- [Texte de lecture]

PARTICIPER À UNE ORGANISATION HARMONIEUSE DE LA SOCIÉTÉ
Pourquoi ?
Il est difficile d’affirmer que l’organisation actuelle de notre société participe à l’épanouissement des personnes qui la constitue. Quelques chiffres viennent étayer ce sentiment :
- Toutes formes confondues (masquée, saisonnière, récurrente…), la dépression en France touche environ 3 millions de personnes, chiffres en évolution constante : la France comptait 7 fois plus de personnes déprimées en 1996 qu’en 1970.
- Selon l’OMS la dépression est actuellement dans le monde la quatrième cause mondiale de handicap, avant mêmes les maladies cardiaques. Dans les pays développés, elle vient au deuxième rang, tout de suite après les maladies cardiaques ischémiques (infarctus et angor) et précède les atteintes cérébrales vasculaires.
- « Le nombre de personnes souffrant d’un état de stress causé ou aggravé par le travail va continuer à augmenter », soulignent les responsables de l’agence européenne pour la Sécurité et la Santé au Travail. Notamment à cause des changements qui interviennent dans le monde du travail : réduction des effectifs, flexibilité, précarisation…
- Selon la même agence européenne pour la Sécurité et la Santé au Travail, « le stress est ressenti lorsqu’un déséquilibre est perçu entre ce qui est exigé de la personne et les ressources dont elle dispose pour répondre à ces exigences. » Irritabilité, insomnies, troubles de la mémoire, abus de drogues, d’alcool, troubles cardiaques… Les conséquences en sont innombrables.
Comment ?
Comme le dit avec humour un proverbe chinois : « Choisissez un travail que vous aimez et vous n'aurez pas à travailler un seul jour de votre vie. »
Comme en témoigne pour sa part Marshall Rosenberg inventeur du processus de la Communication Non Violente : « permettre (à un être humain) d’exprimer ses émotions et ses besoins revient, bien souvent, à désamorcer une bombe. » (voir ici )
Exercer la ou les activités pour lesquelles nous sommes doués, prendre du temps pour « vivre notre vie » de la façon dont nous l’entendons et ainsi répondre au mieux à nos besoins fondamentaux ne peut qu’encourager une diminution des conflits personnels et collectifs, augmenter notre motivation et notre efficacité au travail, notre disponibilité à nous-mêmes et à ceux qui nous entourent et par la même favoriser la bonne marche de notre environnement proche et lointain.

(Coordonnées des points de repère des membres)
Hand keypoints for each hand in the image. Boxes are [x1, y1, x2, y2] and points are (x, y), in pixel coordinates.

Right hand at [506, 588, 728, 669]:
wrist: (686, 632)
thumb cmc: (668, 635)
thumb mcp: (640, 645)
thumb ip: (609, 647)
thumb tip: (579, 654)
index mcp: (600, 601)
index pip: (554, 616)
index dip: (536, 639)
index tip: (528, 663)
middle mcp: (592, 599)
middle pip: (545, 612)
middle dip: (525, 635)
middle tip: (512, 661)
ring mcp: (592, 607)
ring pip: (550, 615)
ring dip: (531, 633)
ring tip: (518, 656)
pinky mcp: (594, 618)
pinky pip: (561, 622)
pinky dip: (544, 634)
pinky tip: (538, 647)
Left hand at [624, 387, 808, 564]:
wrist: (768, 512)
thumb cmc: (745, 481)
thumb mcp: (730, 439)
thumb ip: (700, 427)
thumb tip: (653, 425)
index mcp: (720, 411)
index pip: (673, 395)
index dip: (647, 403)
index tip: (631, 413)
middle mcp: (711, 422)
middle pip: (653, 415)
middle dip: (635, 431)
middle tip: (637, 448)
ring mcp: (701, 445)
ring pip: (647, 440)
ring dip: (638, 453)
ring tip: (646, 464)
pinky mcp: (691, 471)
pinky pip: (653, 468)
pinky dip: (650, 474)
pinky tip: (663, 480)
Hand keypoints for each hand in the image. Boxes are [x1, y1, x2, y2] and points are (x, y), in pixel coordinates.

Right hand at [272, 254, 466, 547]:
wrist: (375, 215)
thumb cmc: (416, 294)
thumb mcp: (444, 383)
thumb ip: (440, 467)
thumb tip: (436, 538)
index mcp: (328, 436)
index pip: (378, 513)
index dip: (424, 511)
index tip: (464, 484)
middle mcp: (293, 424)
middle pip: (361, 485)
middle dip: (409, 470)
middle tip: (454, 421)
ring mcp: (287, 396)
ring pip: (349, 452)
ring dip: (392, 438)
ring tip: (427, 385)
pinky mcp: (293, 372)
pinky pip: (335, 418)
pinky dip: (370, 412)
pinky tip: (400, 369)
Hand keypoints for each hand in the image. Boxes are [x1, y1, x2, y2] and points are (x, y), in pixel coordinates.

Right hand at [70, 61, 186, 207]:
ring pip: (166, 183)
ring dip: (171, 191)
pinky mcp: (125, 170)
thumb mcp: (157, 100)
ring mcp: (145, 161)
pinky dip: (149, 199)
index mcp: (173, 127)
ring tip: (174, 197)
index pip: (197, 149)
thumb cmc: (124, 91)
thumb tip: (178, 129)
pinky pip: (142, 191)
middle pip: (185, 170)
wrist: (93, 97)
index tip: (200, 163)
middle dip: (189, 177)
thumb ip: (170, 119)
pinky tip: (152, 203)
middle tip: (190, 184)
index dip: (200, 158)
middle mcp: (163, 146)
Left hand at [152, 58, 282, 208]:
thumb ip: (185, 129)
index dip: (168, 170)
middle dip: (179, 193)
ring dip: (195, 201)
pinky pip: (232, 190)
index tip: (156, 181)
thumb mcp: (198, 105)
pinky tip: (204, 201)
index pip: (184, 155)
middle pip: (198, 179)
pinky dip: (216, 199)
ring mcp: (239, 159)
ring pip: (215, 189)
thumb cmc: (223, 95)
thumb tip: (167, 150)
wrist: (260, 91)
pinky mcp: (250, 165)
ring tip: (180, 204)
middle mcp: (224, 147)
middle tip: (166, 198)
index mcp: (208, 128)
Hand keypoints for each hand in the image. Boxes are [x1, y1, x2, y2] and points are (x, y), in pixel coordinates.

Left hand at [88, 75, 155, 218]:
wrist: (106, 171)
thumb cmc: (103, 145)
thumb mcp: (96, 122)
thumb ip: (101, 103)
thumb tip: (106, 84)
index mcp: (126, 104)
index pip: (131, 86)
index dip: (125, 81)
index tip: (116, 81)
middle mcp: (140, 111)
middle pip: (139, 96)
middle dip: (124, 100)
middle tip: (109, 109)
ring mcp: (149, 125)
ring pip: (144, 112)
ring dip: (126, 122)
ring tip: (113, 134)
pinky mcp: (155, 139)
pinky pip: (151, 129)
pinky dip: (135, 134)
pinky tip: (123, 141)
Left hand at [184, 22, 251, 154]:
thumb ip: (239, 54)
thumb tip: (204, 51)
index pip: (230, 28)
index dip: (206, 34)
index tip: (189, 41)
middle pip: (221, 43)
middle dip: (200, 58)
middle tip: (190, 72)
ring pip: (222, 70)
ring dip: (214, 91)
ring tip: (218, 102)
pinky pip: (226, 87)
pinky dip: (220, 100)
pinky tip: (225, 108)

- [Consigne] Recopiez à l'identique le passage du texte sur l'organisation harmonieuse de la société compris entre « PARTICIPER À UNE » et « 1996 qu’en 1970. », ces deux segments inclus.

- [Réponse à l'exercice]
PARTICIPER À UNE ORGANISATION HARMONIEUSE DE LA SOCIÉTÉ
Pourquoi ?
Il est difficile d’affirmer que l’organisation actuelle de notre société participe à l’épanouissement des personnes qui la constitue. Quelques chiffres viennent étayer ce sentiment :
- Toutes formes confondues (masquée, saisonnière, récurrente…), la dépression en France touche environ 3 millions de personnes, chiffres en évolution constante : la France comptait 7 fois plus de personnes déprimées en 1996 qu’en 1970.